With that off my chest let’s take a look at what happened this week.
While Eric still has his dead sister all over him, Bill reminds him of their mission to save the vampires that are locked up in vamp camp. He did everything he could to keep his end of the deal to save Nora, but Eric sees that differently of course. Bill did not come back with Warlow, because Sookie has him. Eric offends him about his weakness for his ex, hitting where it hurts by bringing up the stake incident. Bill feels powerless against Eric’s words and in defense he elevates him in an attempt to shut him up. But Eric is furious and won’t stop mocking him, until Bill hits him where it hurts by making a remark about “his weakling maker Godric”. The boys are completely at odds with each other again and Bill is still no closer to saving the vamps in camp.
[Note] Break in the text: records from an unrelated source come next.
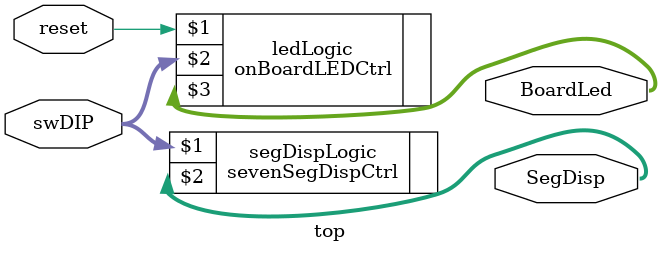
<source format=sv>


module top (
    input logic reset,
    input logic [3:0] swDIP,
    output logic [2:0] BoardLed,
    output logic [6:0] SegDisp);

    // Instantiate module to control LEDs
    onBoardLEDCtrl ledLogic(reset, swDIP, BoardLed);

    // Instantiate module to control 7-segment display
    sevenSegDispCtrl segDispLogic(swDIP, SegDisp);

endmodule

</source>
Sookie has a huge decision to make: or become Warlow’s faerie/vampire bride or be responsible for the death of her friends. She goes to Bill to discuss the matter, but he is only interested in completing his mission and does not care what Sookie would have to sacrifice for that. Bill wants to take Warlow to vamp camp where you would give his blood to the vampires in the white room to make them impervious to the sun.
Sookie talks to him about when they first met and how Bill hated being a vampire. Bill answers that he was misguided and he looks away almost as if he were ashamed of the way he was back then. Sookie tells him that Warlow wants to turn her in exchange for him helping Bill with his blood. But Bill doesn’t give Sookie the answer that she had probably hoped for, along with all the Bill-Sookie shippers: a little sympathy was the least he could have shown her. But he doesn’t care, he even thinks it’s a good deal since Warlow will be doing them a large favor.
I’ve stopped shipping for Bill and Sookie a long time ago, I thought that they had their shot and it didn’t work out, I even thought at times that she didn’t deserve him, but this is the very first time that I feel that he doesn’t deserve her. Sookie is right; Bill has turned into a monster.
On the cemetery Bill seems more human again, asking Sookie what changed her mind, but still no words of sympathy for Sookie’s impossible situation. When they arrive on the other side in Faerie land however someone got there before them and Warlow looks pretty drained. That can only mean one thing: Eric is on the warpath!